■ Written problem: Reproduce every line of all the items below without any change, leaving the pictures out of your output.

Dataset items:
◆ ◆ ◆ ◆ ◆
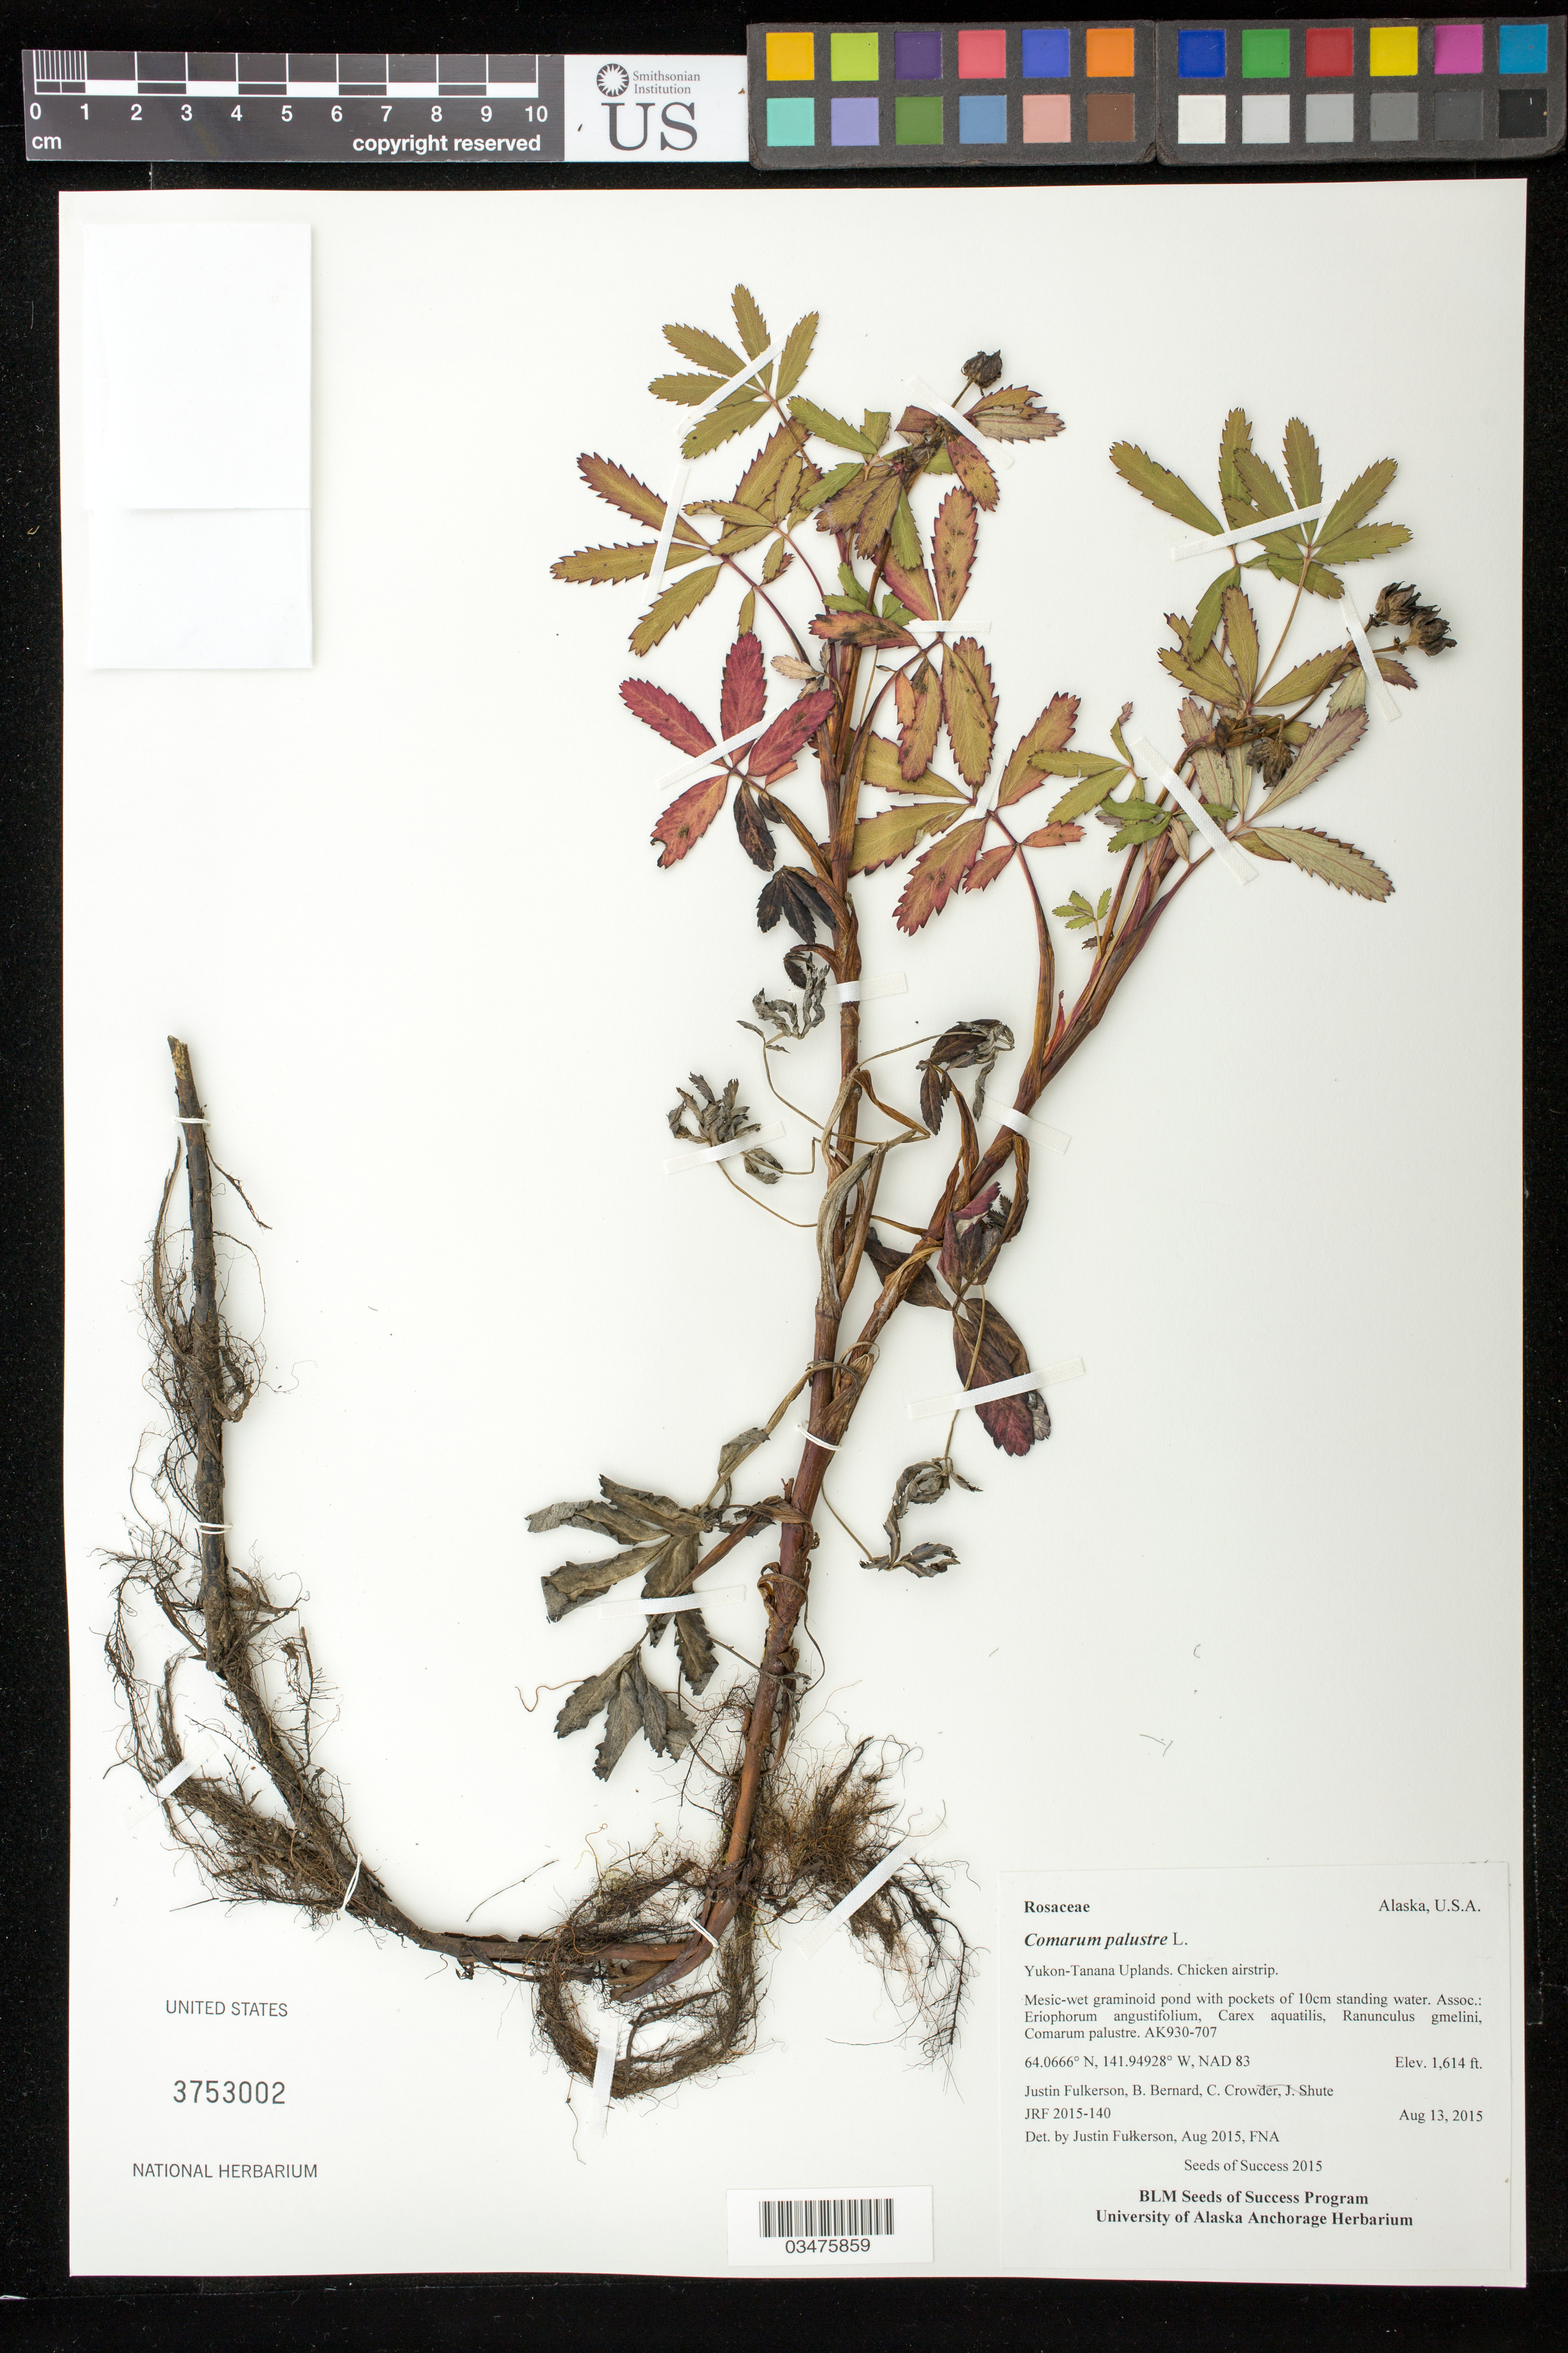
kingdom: Plantae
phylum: Tracheophyta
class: Magnoliopsida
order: Rosales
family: Rosaceae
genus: Comarum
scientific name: Comarum palustre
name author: L.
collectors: J. Fulkerson, C. Crowder, J. Shute & B. Bernard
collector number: AK930-707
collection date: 2015-08-13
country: United States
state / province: Alaska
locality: Yukon-Tanana Uplands. Chicken airstrip.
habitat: Mesic-wet graminoid pond with pockets of 10 cm standing water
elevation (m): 492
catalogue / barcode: US 3753002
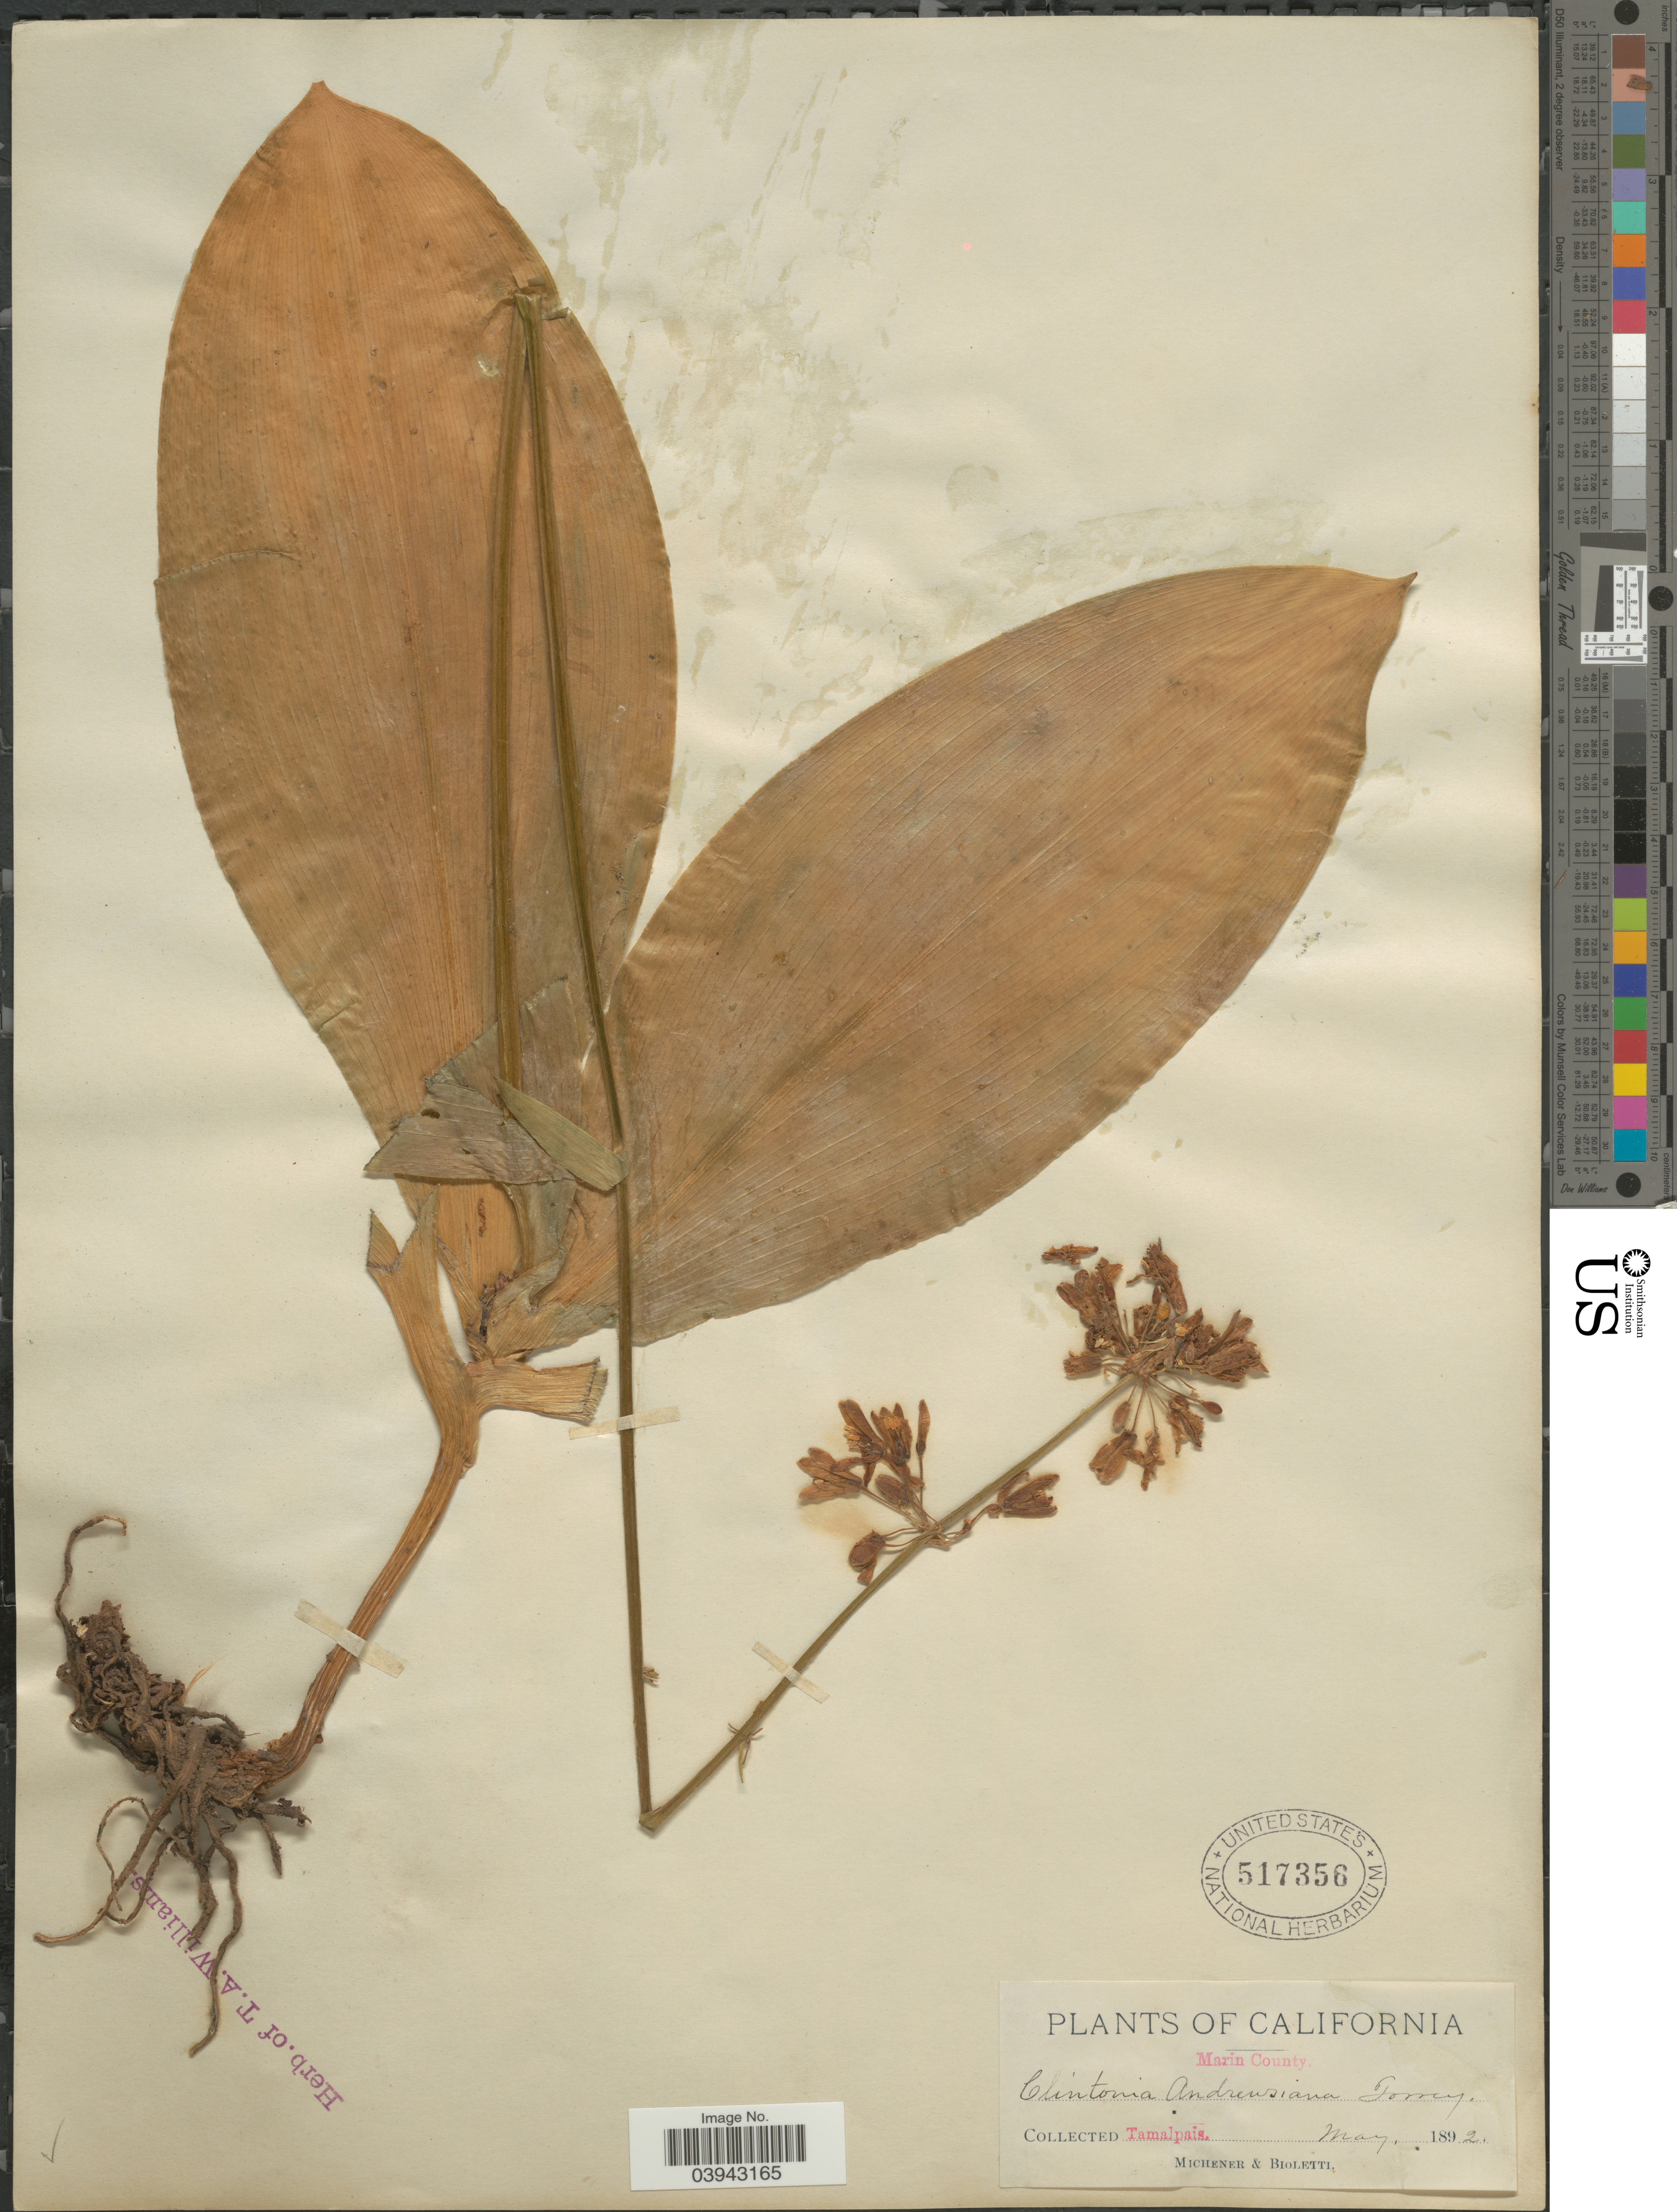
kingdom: Plantae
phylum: Tracheophyta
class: Liliopsida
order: Liliales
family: Liliaceae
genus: Clintonia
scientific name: Clintonia andrewsiana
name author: Torr.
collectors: -. Michener & -- Bioletti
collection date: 1892-05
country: United States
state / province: California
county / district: Marin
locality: Marin County. Tamalpais.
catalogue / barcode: US 517356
◆ ◆ ◆ ◆ ◆
■ Exercise solution:
kingdom: Plantae
phylum: Tracheophyta
class: Magnoliopsida
order: Rosales
family: Rosaceae
genus: Comarum
scientific name: Comarum palustre
name author: L.
collectors: J. Fulkerson, C. Crowder, J. Shute & B. Bernard
collector number: AK930-707
collection date: 2015-08-13
country: United States
state / province: Alaska
locality: Yukon-Tanana Uplands. Chicken airstrip.
habitat: Mesic-wet graminoid pond with pockets of 10 cm standing water
elevation (m): 492
catalogue / barcode: US 3753002
kingdom: Plantae
phylum: Tracheophyta
class: Liliopsida
order: Liliales
family: Liliaceae
genus: Clintonia
scientific name: Clintonia andrewsiana
name author: Torr.
collectors: -. Michener & -- Bioletti
collection date: 1892-05
country: United States
state / province: California
county / district: Marin
locality: Marin County. Tamalpais.
catalogue / barcode: US 517356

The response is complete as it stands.